O governador do Rio de Janeiro, Cláudio Castro (PL), afirmou nesta terça-feira (28) que o governo do presidente Luiz Inácio Lula da Silva (PT) teria negado três pedidos formais de apoio das Forças Armadas nas ações de combate ao tráfico de drogas no estado. Segundo o governador, a negativa levou o Executivo estadual a deflagrar, com recursos próprios, a megaoperação nos complexos da Penha e do Alemão, na Zona Norte do Rio — considerada uma das maiores ações de segurança pública da história recente do estado.
A operação, que mobiliza cerca de 2.500 agentes das polícias Civil e Militar, tem como alvo cerca de 100 lideranças do Comando Vermelho (CV), facção criminosa que domina parte das comunidades da região. De acordo com informações da Secretaria de Segurança Pública, 81 pessoas foram presas até o momento, e há registro de confrontos intensos, bloqueios de vias e apreensão de armamento pesado.
Em entrevista coletiva, Cláudio Castro afirmou que a recusa do governo federal “não impediu o Estado de agir com firmeza diante da escalada da violência e da ousadia das facções criminosas”.
“O Rio de Janeiro vive uma guerra. Nós pedimos o apoio das Forças Armadas três vezes, por vias oficiais, para garantir a segurança da população e dar suporte às nossas forças. Todas as solicitações foram negadas. Diante disso, decidi autorizar a operação com os recursos e homens do próprio estado”, declarou o governador.
Castro também ressaltou que o objetivo da ofensiva é “reconquistar territórios dominados pelo tráfico” e enfraquecer a estrutura do Comando Vermelho, que, segundo ele, tem utilizado tecnologia militar, drones e armamento de uso restrito.
Procurado pela imprensa, o Ministério da Justiça e Segurança Pública afirmou que não recebeu solicitação formal recente para atuação das Forças Armadas em território fluminense. O governo federal destacou que o uso de militares em ações de segurança pública depende de autorização presidencial e se enquadra em situações excepcionais, quando há comprovada incapacidade das forças locais de manter a ordem.
Fontes ligadas à Casa Civil afirmaram que o Palácio do Planalto acompanha a operação com atenção, mas entende que a responsabilidade direta pelas ações de policiamento é do estado do Rio de Janeiro.

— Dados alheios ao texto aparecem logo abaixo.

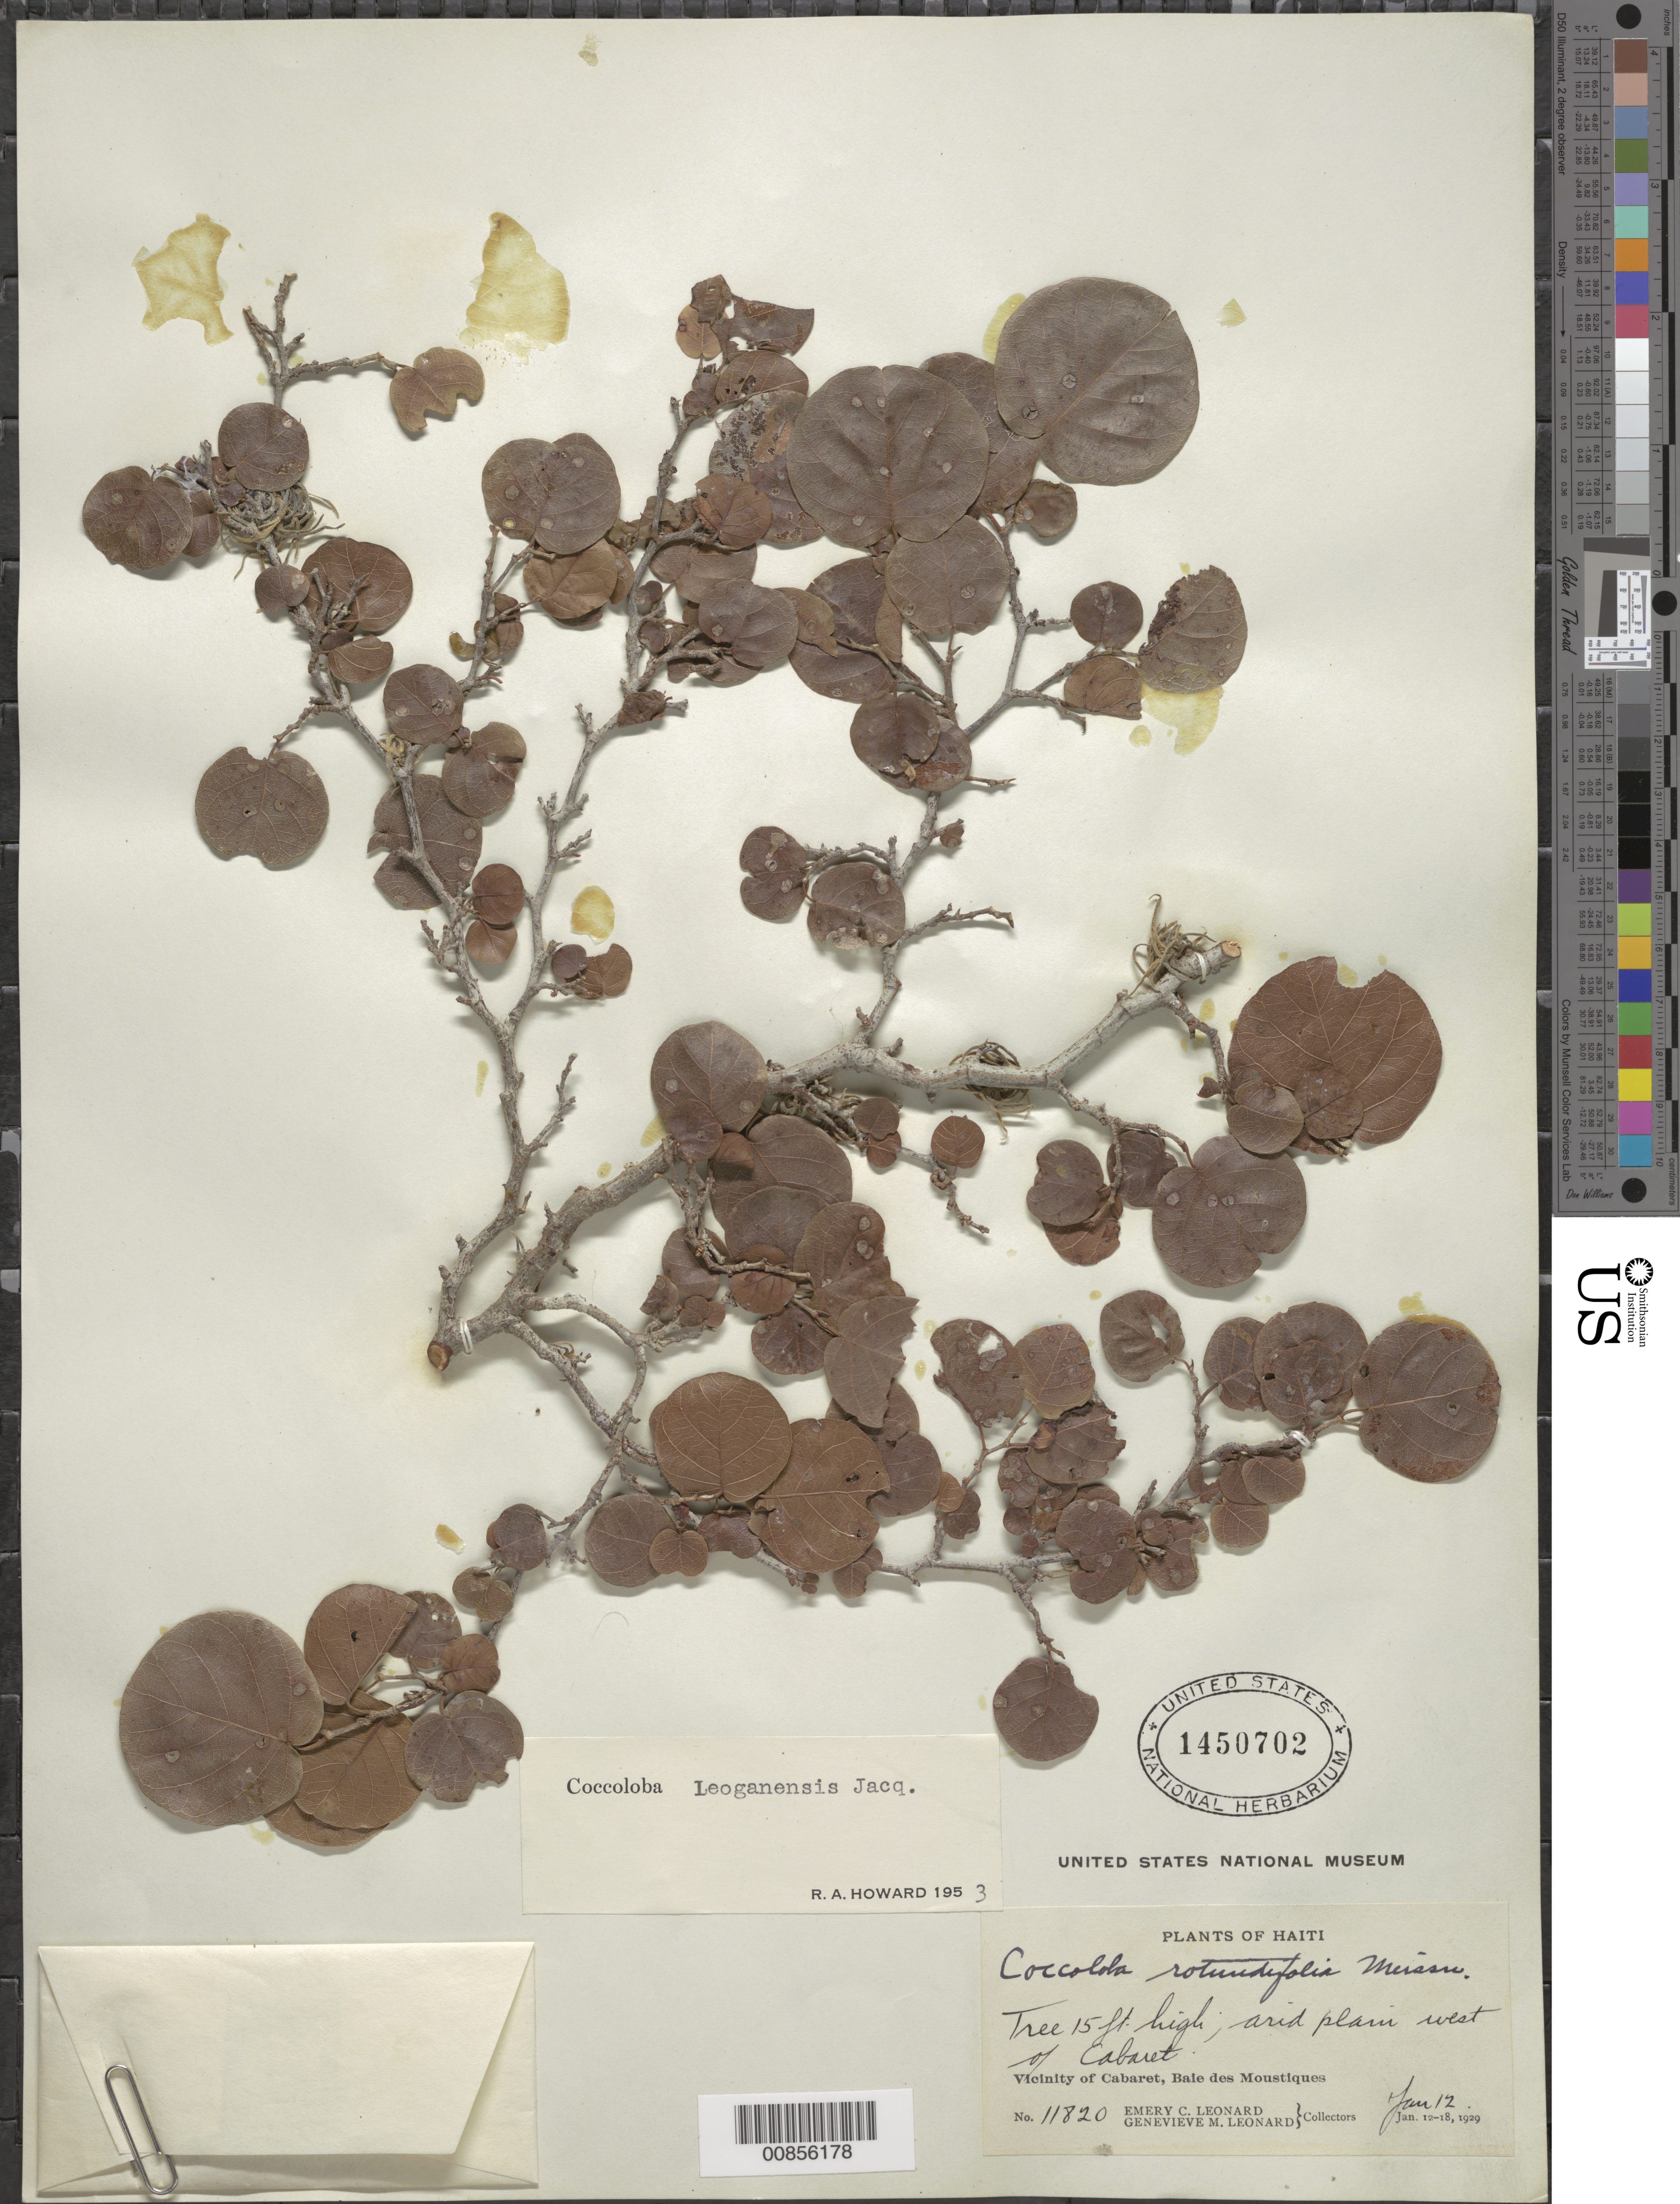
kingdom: Plantae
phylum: Tracheophyta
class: Magnoliopsida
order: Caryophyllales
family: Polygonaceae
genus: Coccoloba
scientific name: Coccoloba leoganensis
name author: Jacq.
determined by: Howard, R. A.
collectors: E. C. Leonard & G. M. Leonard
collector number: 11820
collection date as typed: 12 Jan 1929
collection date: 1929-01-12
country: Haiti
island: Hispaniola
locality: Vicinity of Cabaret, Baie des Moustiques. Arid plain west of Cabaret.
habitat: Arid plain.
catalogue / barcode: US 1450702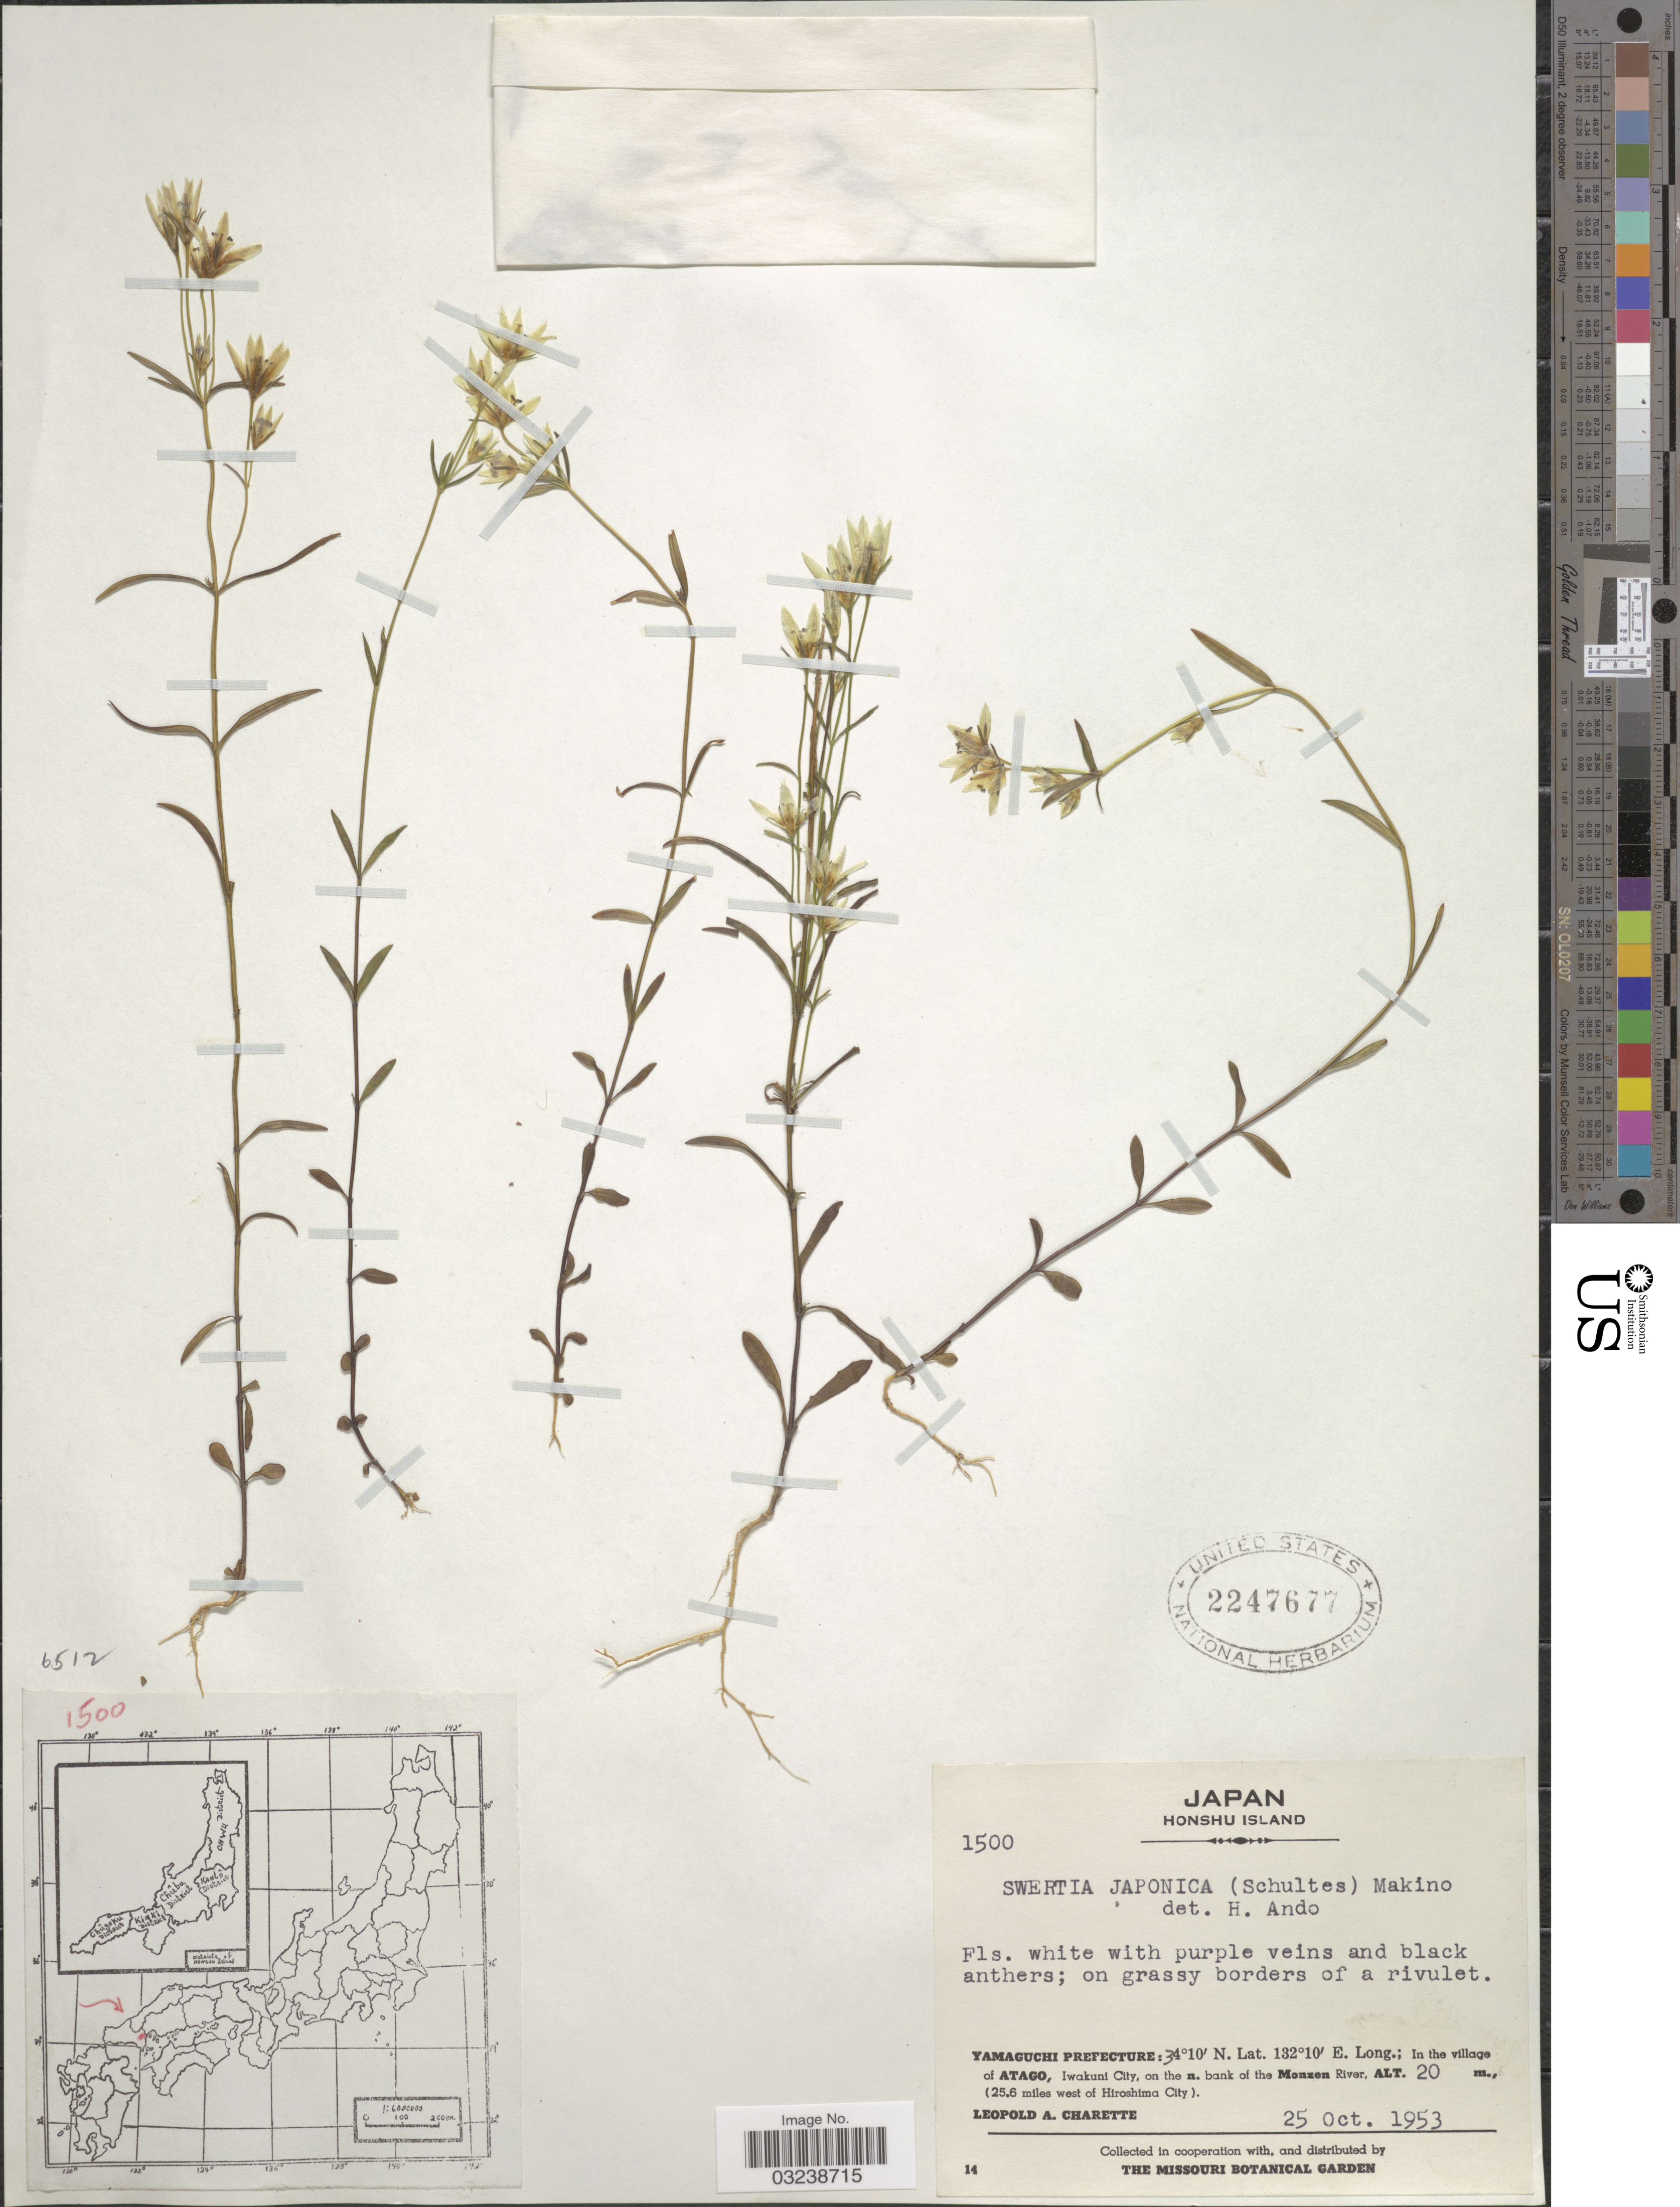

A declaração de Castro ocorre em meio a um momento de forte tensão entre o governo estadual e o governo federal na condução das políticas de segurança pública. O governador tem defendido uma linha mais dura no enfrentamento ao crime organizado, enquanto o governo federal prioriza ações integradas e de inteligência, com foco no combate ao tráfico de armas e lavagem de dinheiro.
Analistas apontam que a recusa do apoio militar pode estar relacionada ao histórico controverso das operações com participação das Forças Armadas, que em anos anteriores resultaram em denúncias de abusos e violações de direitos humanos.
A Operação Contenção, como foi batizada, teve início nas primeiras horas da manhã e deve seguir pelos próximos dias. As forças de segurança cumprem mandados de prisão, busca e apreensão contra líderes e operadores logísticos do tráfico. A ofensiva também visa desmontar redes de comunicação, interceptar armamentos e enfraquecer a estrutura financeira da facção.
Imagens aéreas mostram helicópteros sobrevoando a região e blindados da Polícia Militar avançando por ruas estreitas sob forte resistência armada. Em nota, a Secretaria de Segurança informou que o objetivo é “restabelecer a paz e garantir a presença do Estado em áreas dominadas por criminosos”.
Parlamentares do PL e da bancada da segurança pública manifestaram apoio à decisão do governador e criticaram o governo federal por não disponibilizar reforço militar. Já integrantes da base governista em Brasília afirmaram que o uso das Forças Armadas “não é solução para problemas estruturais da segurança pública” e que o foco deve ser o fortalecimento das polícias estaduais e da inteligência.
Enquanto isso, moradores das comunidades afetadas vivem mais um dia de tiroteios, interrupções de transporte e suspensão de aulas, em um cenário que reflete o desafio persistente do Rio de Janeiro em equilibrar o combate ao crime com a proteção da população civil.